◆ SOURCE DOCUMENT ◆
****

[prev in list] [next in list] [prev in thread] [next in thread] 

List:       postgresql-general
Subject:    Re: [HACKERS] Apparent walsender bug triggered by logical replication
From:       Tom Lane <tgl () sss ! pgh ! pa ! us>
Date:       2017-06-30 22:18:23
Message-ID: 30864.1498861103 () sss ! pgh ! pa ! us
[Download RAW message or body]

------- =_aaaaaaaaaa0
Content-Type: text/plain; charset="us-ascii"
Content-ID: <30730.1498860858.1@sss.pgh.pa.us>

I wrote:
> I've been poking into the src/test/subscription TAP tests, thinking
> that they seem a lot slower than they ought to be.  The first thing
> I came across was this bit in WaitForReplicationWorkerAttach():

>         /*
>          * We need timeout because we generally don't get notified via latch
>          * about the worker attach.

****

◆ INFORMATION SHOWN ◆
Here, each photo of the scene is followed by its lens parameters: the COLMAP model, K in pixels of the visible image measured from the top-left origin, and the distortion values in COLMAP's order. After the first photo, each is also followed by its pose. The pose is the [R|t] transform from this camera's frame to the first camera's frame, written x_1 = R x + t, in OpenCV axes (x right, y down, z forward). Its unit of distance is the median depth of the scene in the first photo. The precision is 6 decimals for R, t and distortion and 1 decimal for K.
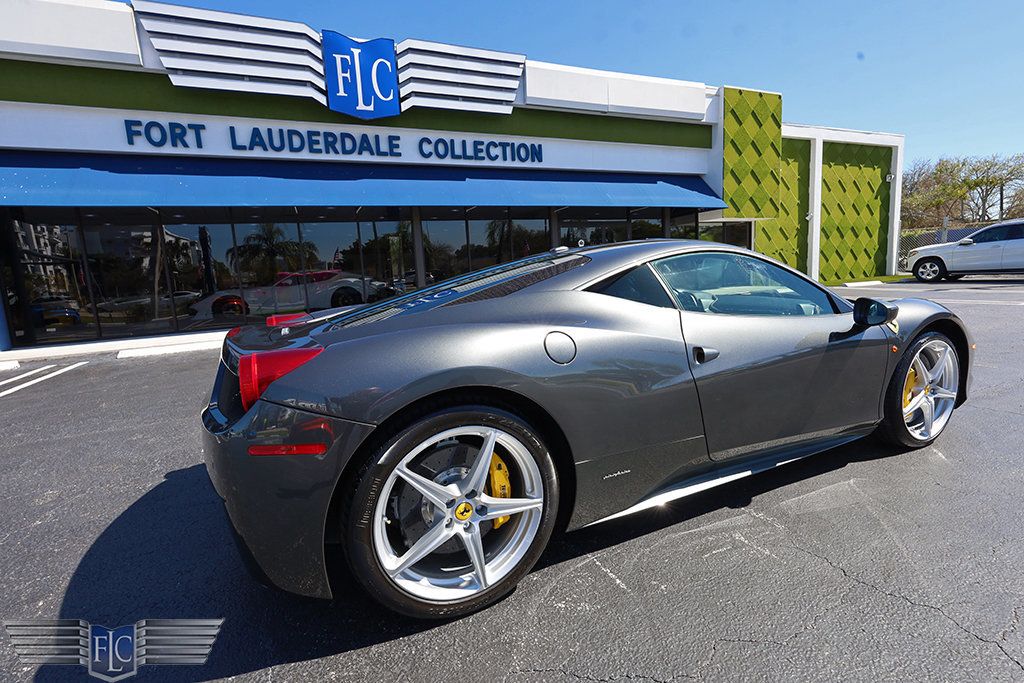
lens RADIAL K [[474.4, 0, 515.4], [0, 474.4, 342.9], [0, 0, 1]] dist [-0.002696, 0.001009]
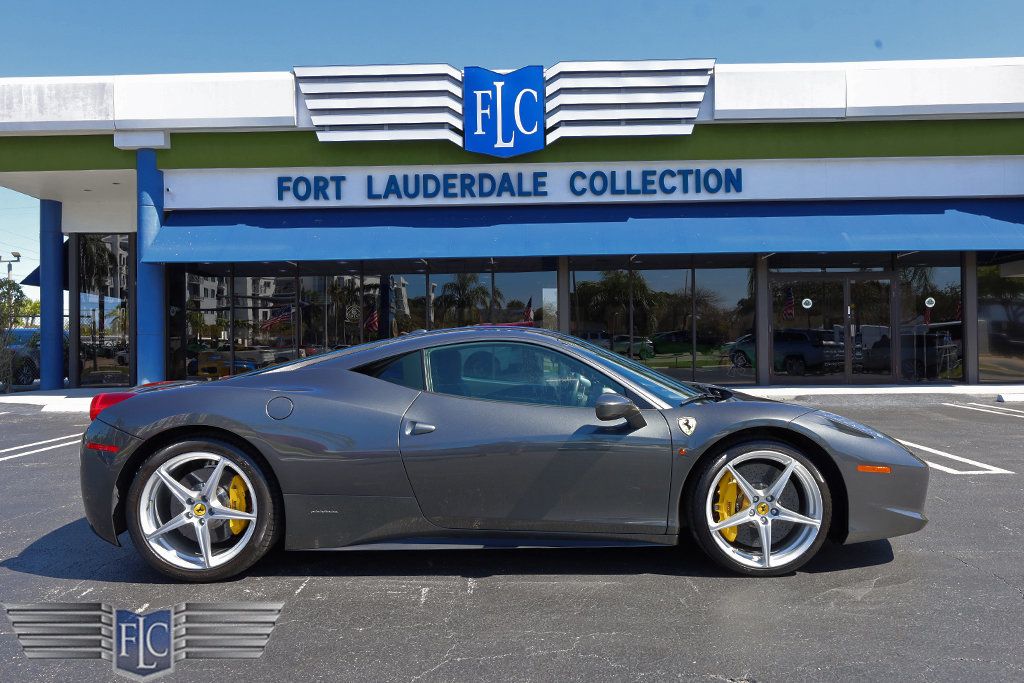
lens RADIAL K [[716.3, 0, 504.5], [0, 716.3, 339.7], [0, 0, 1]] dist [-0.000609, 0.004844]
pose [[0.904460, 0.043108, -0.424374, 0.239516], [-0.099705, 0.988686, -0.112069, -0.002694], [0.414741, 0.143674, 0.898525, -0.108648]]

****

◆ EXERCISE TASKS ◆
1. Answer these from the mailing-list message:
(a) Which list was the message posted to?
(b) Which directory's TAP tests was the writer poking into?
(c) In which function was the first bit of code the writer came across?
2. Using the code comment quoted in the mailing-list message, explain why a timeout is needed there.

◆ EXPECTED RESPONSES ◆
1.
(a) postgresql-general
(b) src/test/subscription
(c) WaitForReplicationWorkerAttach()

2. A timeout is needed because the code generally doesn't get notified via latch when the worker attaches. Without a latch notification, it can't rely on being woken up when the attach happens.